Caution: Streamlining Ahead
May 16, 2011
By Karl Wickstrom
Streamlining is a loaded word often used by legislative spin doctors when they promote a bad idea with a barrage of words that imply simplicity and non-controversy.
“No need to worry, folks, we're just streamlining here,” is the subtle message.
But let's do worry.
The proposal at hand could water down or even eliminate the gillnet ban of 1995 that has revolutionized our fisheries for the public's benefit.
Or, depending on endless possible variations, the silver-tongued streamliners could convert hundreds of constitutional provisions into statutes, which could then be wiped out or rewritten by legislators without the public's intrusiveness.
This latest rendition in attempts to stifle citizen initiatives comes from the Florida Senate Judiciary Committee chaired by Sen. Daniel Webster. The project report, burdened with 5,710 words, is called “Options for Streamlining the State Constitution.”
At first blush, the thing seems harmless enough.
The concept is that we should take any “legislative matter” out of the constitution, meaning any provision that could have been addressed by statute. Why?
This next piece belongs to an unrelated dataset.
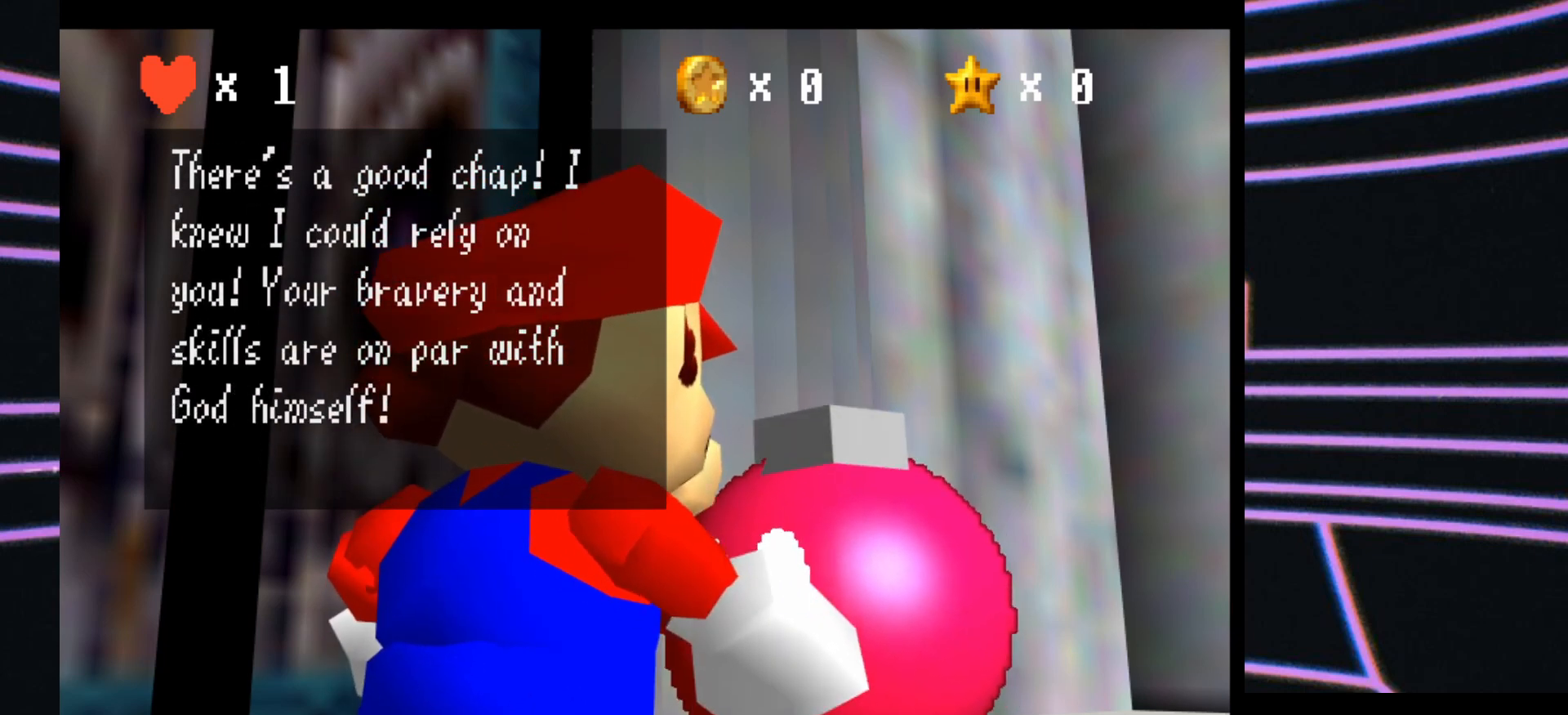
{"buttons": [], "left_stick": "center", "events": []}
Ostensibly, to avoid “clutter.” I didn't realize we're handicapped by constitutional clutter.
The net ban, smoking ban and lottery came from citizen initiatives that ought to have been statutes, the report indicates, as if they had any chance that way.
Well, gang, these tired arguments are all right to bang around in a political science seminar, but in what's called “the real world,” the present system works just fine. There are glitches, certainly, but mistakes are made no more often than by the legislature itself.
In the case of the net ban, it's not a question whether the reform should be a statute or constitutional provision. It's either the latter, or nothing.
Legislators in their lack of wisdom had refused to tame the huge gill nets, year after year after year. The citizen initiative was not just a better path to follow, it was the only one.
The successful citizen campaign to limit terms of lawmakers was among other changes forced by the voters after being rejected by legislators.
Small wonder that some of the office holders pushing the so-called streamlining are themselves being “termed out” of the legislature by the public.
It's popular, by the way, for the streamliners to say that the public is flooded with too many initiatives. Sometimes, the media picks up that same lament. But the truth is that only a small percentage of proposals talked about on the street actually make it to the ballot. And the great majority of amendments that do make it are put there not by the people but by legislative resolution.
One of the legislative-born changes will be voted on this fall. It would require that amendments receive at least 60 percent approval by the voters. That, in itself, may be all right.
But at this point any of the streamlining schemes should be considered suspect.